By 1937 shipbuilding was at full capacity following the acceleration of the Navy's programmes. Any new standard of naval strength was of academic interest only, as it would not be achieved for some years. Even the gain of the Fleet Air arm from RAF control to the Navy was too late to ensure wholesale re-equipment with modern aircraft before the outbreak of war.
Between 1933 and 1939 the Royal Air Force (RAF) was given higher priority in terms of rearmament plans than the other services. The policy was driven by the pursuit of parity with Germany more than by defence and strike needs (there was no fixed ratio of bombers to fighter aircraft to guide procurement).
Of all the RAF expansion schemes between 1934 and 1939, only scheme F was actually completed. Importantly, this scheme included realistic numbers of reserve aircraft and personnel, something that the earlier schemes had failed to do. The RAF also issued requirements for modern fighters in 1935, and heavy bombers in 1936. In November 1938 the emphasis moved from bombers to fighter defence, but delays meant that modern aircraft were in short supply.

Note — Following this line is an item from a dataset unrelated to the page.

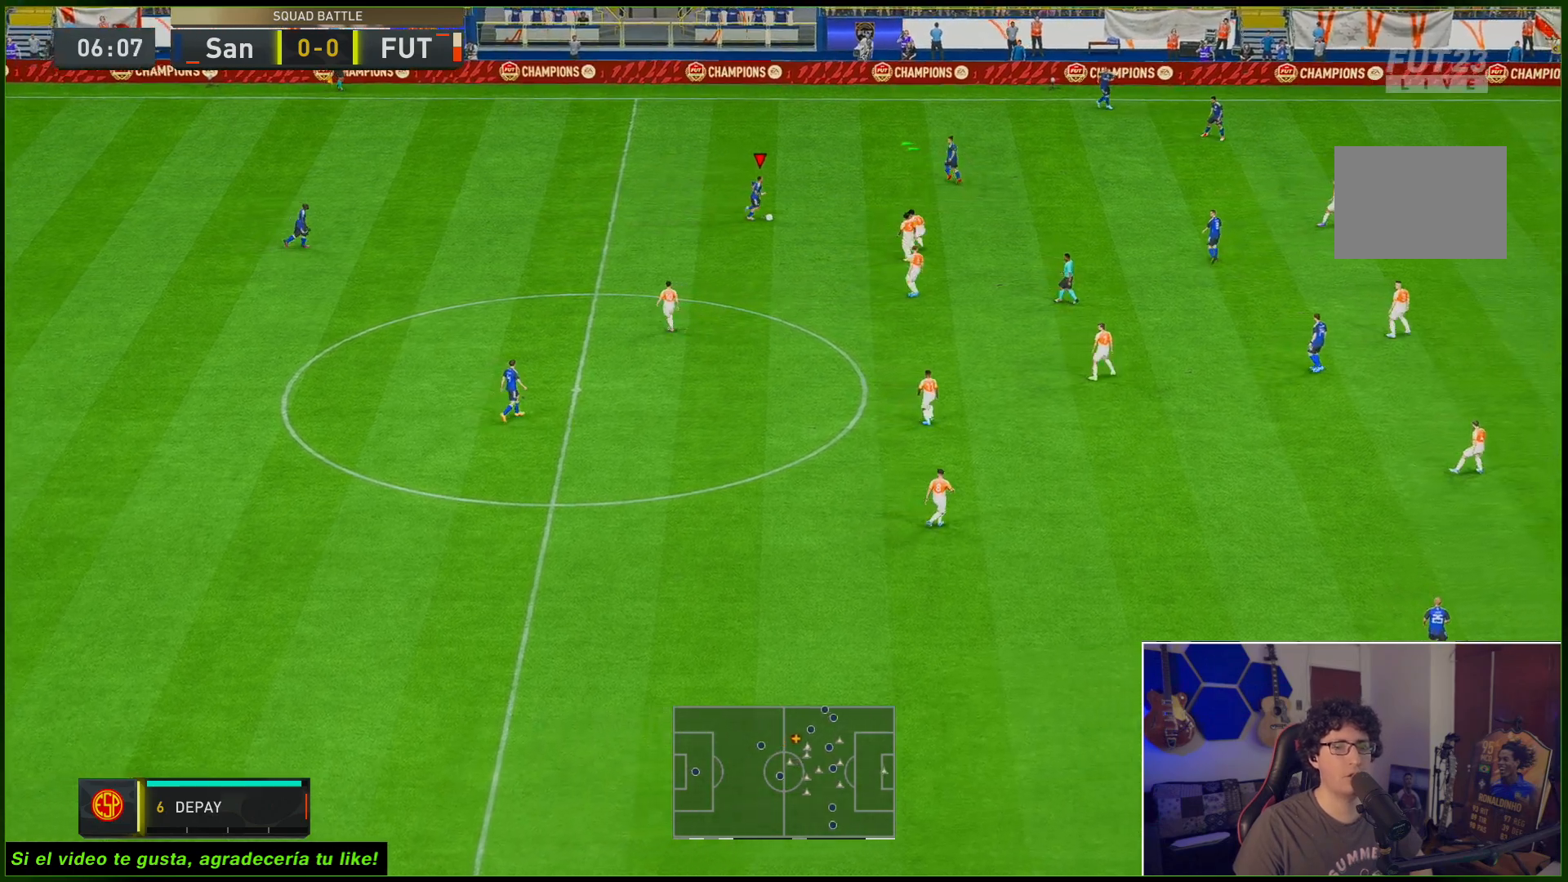
{"buttons": [], "left_stick": "center", "right_stick": "center", "events": []}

Re-armament constraints and the priority given to the Navy and RAF meant that the Army's schemes had the lowest priority. Before spring 1939 policy towards land rearmament was that of 'limited liability' and stated that sending an expeditionary to Europe was unnecessary. Instead the emphasis was on imperial defence - providing coastal defence and anti-aircraft guns in the United Kingdom. Modern weapons and suitable mechanised equipment were in short supply, a particular problem for Territorial Army units that desperately needed the equipment to train with.
In the spring of 1939 the Cabinet agreed that a modern British force would have to fight on the continent. In March the decision was taken to double the size of the Territorial Army and in April, it introduced conscription. This massive expansion, plus the fact that many of the Army's programmes had not been completed, meant there was considerable period before the Army was ready for war.